While battling the disease her entire life, Saladino still played soccer, loved to shop and was an honor roll student at Mills E. Godwin High School. She died in February at the age of 17.
Lucy was the daughter of Christopher Saladino, an instructor at VCU’s L. Douglas Wilder School of Government and Public Affairs. Beginning three years ago, the Saladino family has held an annual spaghetti dinner in her honor. The proceeds go to the Cystic Fibrosis Foundation. Starting this year, some of the money will go to the Lucy Saladino Memorial Scholarship, which will be given to a student at Mills E. Godwin.
“The idea was from my daughter Lucy. She said, ‘I want to do something,’ ” Christopher Saladino said.
Lucy’s idea became the annual spaghetti dinner.
“We had every intention of doing it again this year, and then her situation was dramatically complicated in November. She got very sick, and then she died in February,” Christopher Saladino said.
“We had to decide, were we going to do it again? We decided yes, that’s what she would have wanted.”
More than 250 people attended an event hosted by the Saladinos Saturday. Food for the event was donated by Outback Steakhouse, Chick-fil-A, Ukrops, Costco and the Saladino family.
Over the years, many students have attended these dinners. One of them was Stephen Straus, the vice chair of the Student Government Association Senate. Straus decided VCU should hold its own spaghetti dinner, and donate the money to the scholarship.
“I wanted to do one on campus because I know a lot of students don’t have access to cars,” Straus said.
VCU will have an additional spaghetti dinner on Wednesday, sponsored by the SGA and the Wilder School.
“The SGA has in the past held its end of the year banquet at a hotel like the Omni,” Straus stated in an e-mail. “Instead of using the money to hold our banquet off-campus, the SGA decided to hold the banquet on campus and use the money toward hosting a spaghetti dinner to raise money for the Lucy Saladino Memorial Scholarship. A lot of members of the SGA have had Saladino as a professor and have a lot of respect and admiration for him.”
Emily Mazich, a political science major, has taken four classes taught by Saladino, and said he’s one of her favorite teachers.
“He’s really laid back. He’ll just sit and put his feet up on the desk and start lecturing. I don’t think I’ve ever seen him look at his notes; he always just lectures from stuff that he knows,” Mazich said.
Straus said, “He’s one of the best professors here at VCU. He’s a really busy guy, but he always takes time for students, and he’s a really great guy.”
Straus said he hopes VCU’s dinner will become an annual event to honor Lucy.
“I tell people she was not an amazing person
in that she did things that other people didn’t do,” Saladino said. “She was amazing in that she did things that everyone else does as well or better than they did on half a lung.”

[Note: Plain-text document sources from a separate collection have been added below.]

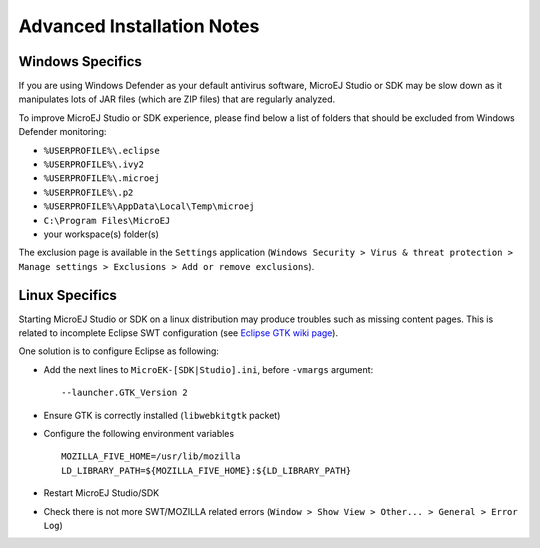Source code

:Advanced Installation Notes
---------------------------

-----------------
Windows Specifics
-----------------

If you are using Windows Defender as your default antivirus software,
MicroEJ Studio or SDK may be slow down as it manipulates lots of JAR
files (which are ZIP files) that are regularly analyzed.

To improve MicroEJ Studio or SDK experience, please find below a list of
folders that should be excluded from Windows Defender monitoring:

-  ``%USERPROFILE%\.eclipse``
-  ``%USERPROFILE%\.ivy2``
-  ``%USERPROFILE%\.microej``
-  ``%USERPROFILE%\.p2``
-  ``%USERPROFILE%\AppData\Local\Temp\microej``
-  ``C:\Program Files\MicroEJ``
-  your workspace(s) folder(s)

The exclusion page is available in the ``Settings`` application
(``Windows Security > Virus & threat protection > Manage settings > Exclusions > Add or remove exclusions``).

---------------
Linux Specifics
---------------

Starting MicroEJ Studio or SDK on a linux distribution may produce
troubles such as missing content pages. This is related to incomplete
Eclipse SWT configuration (see `Eclipse GTK wiki
page <https://wiki.eclipse.org/SWT/Devel/Gtk/GtkVersion>`__).

One solution is to configure Eclipse as following:

-  Add the next lines to ``MicroEK-[SDK|Studio].ini``, before
   ``-vmargs`` argument:

   ::

      --launcher.GTK_Version 2

-  Ensure GTK is correctly installed (``libwebkitgtk`` packet)
-  Configure the following environment variables

   ::

       MOZILLA_FIVE_HOME=/usr/lib/mozilla
       LD_LIBRARY_PATH=${MOZILLA_FIVE_HOME}:${LD_LIBRARY_PATH}

-  Restart MicroEJ Studio/SDK
-  Check there is not more SWT/MOZILLA related errors
   (``Window > Show View > Other... > General > Error Log``)



..
   | Copyright 2008-2021, MicroEJ Corp. Content in this space is free 
   for read and redistribute. Except if otherwise stated, modification 
   is subject to MicroEJ Corp prior approval.
   | MicroEJ is a trademark of MicroEJ Corp. All other trademarks and 
   copyrights are the property of their respective owners.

VCU’s Lucy Saladino Memorial Scholarship Dinner will take place Wednesday April 29 at 5 p.m., 6:15 p.m. and 7:30 p.m. on the first floor of Shafer Court Dining Center in Rodney’s. Tickets are $10, and are on sale at Break Point Games room in the University Student Commons and at the L. Douglas Wilder School of Government and Public Affairs. The dinner will consist of spaghetti with marinara, meatballs, garlic bread, salad, dessert and beverages.